◆ TEXT SEGMENT:

Budget 2016: Promote clean transport infra through incentives for refinery upgrade

Published: February 26, 2016 12:10:29 AM

The Union Budget serves several essential purposes for the infrastructure sector. First, it sets out the key goals of the government in more substantive terms and marks...

The Union Budget serves several essential purposes for the infrastructure sector. First, it sets out the key goals of the government in more substantive terms and marks a key and often first step to translate political and legislative intent into executive action. Second, it provides financial outlays which help kick-start and push such key initiatives.

Third, it lays out the means and modes for leveraging governmental funds through private sector investments. Finally, it lays out the taxation regime that would apply to investments in these critical sectors.

To start with, the energy sectors have very significant infrastructure and capital needs. In power the government has marked out an aggressive transition to renewable energy. This will require very large investment in generation, transmission and distribution facilities, amounting to over R4 lakh crore ($600 bn) in the next six years.

Consequently, measures on the fiscal front, especially for new and capital intensive technologies, are essential.

The government has already provided for tax breaks for  technologies like solar in the form of accelerated depreciation. These now need to be extended to other technologies in the delivery chain including  “smart” technologies covering networks, metering and controls. Incentives are also required to build a robust transmission and distribution backbone for a secure grid that can handle the variability of the wind and solar resources.

The sector still has significant stressed asset inventory in thermal and hydro power. A Stressed Assets Turnaround Fund under NIIF needs to be put in place for commercial and financial turnaround, upon which the revived assets can be auctioned transparently. In addition, stalled hydro projects in particular can be provided with special incentives, including potential viability gap funding.

The fuels infrastructure for coal and hydrocarbons needs modernisation, for which investments are required through the chain in production, transport and distribution, that too substantial investments. Opening up the coal sector for commercial mining would help augment coal availability and also mop up financial resources. For enhancing oil and gas availability, fiscal structures that attract and reassure investments are key to India’s energy security and a new round of NELP could be launched on that basis. A move to an ad-valorem cess for domestic crude instead of the specific rates applicable today would be fair and provide succour to the industry that is in considerable stress due to low crude prices. In addition, the Budget should clarify the prevalent confusion on tax holiday being available for gas production.

The government also needs to re-visit the gas pricing policy for promoting investments. The present pricing regime and the confusion on duty structures make investments a wholly unattractive proposition.

◆ DATA EXTRACT:
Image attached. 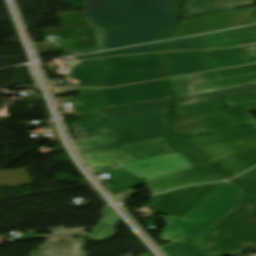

◆ TASK LIST:
1. Answer these from the budget article:
(a) How much investment in generation, transmission and distribution is needed over the next six years?
(b) What fund under NIIF does it call for?
(c) What kind of cess for domestic crude does it favor over the specific rates applicable today?
2. Set down the budget article word for word from "Budget 2016: Promote" to "such key initiatives.".
3. Say whether each statement agrees with the budget article, answering yes or no with the deciding words quoted:
(a) Tax breaks for solar have already been given as accelerated depreciation.
(b) The present gas pricing regime makes investment attractive.
(c) Opening the coal sector to commercial mining is put forward as a way to increase coal availability.
The listing plays no part here.

◆ RESPONSES FOR EACH TASK:
1.
(a) Over R4 lakh crore ($600 bn).
(b) A Stressed Assets Turnaround Fund.
(c) An ad-valorem cess.

2.
Budget 2016: Promote clean transport infra through incentives for refinery upgrade

Published: February 26, 2016 12:10:29 AM

The Union Budget serves several essential purposes for the infrastructure sector. First, it sets out the key goals of the government in more substantive terms and marks...

The Union Budget serves several essential purposes for the infrastructure sector. First, it sets out the key goals of the government in more substantive terms and marks a key and often first step to translate political and legislative intent into executive action. Second, it provides financial outlays which help kick-start and push such key initiatives.

3.
(a) Yes: "The government has already provided for tax breaks for  technologies like solar in the form of accelerated depreciation."
(b) No: "The present pricing regime and the confusion on duty structures make investments a wholly unattractive proposition."
(c) Yes: "Opening up the coal sector for commercial mining would help augment coal availability and also mop up financial resources."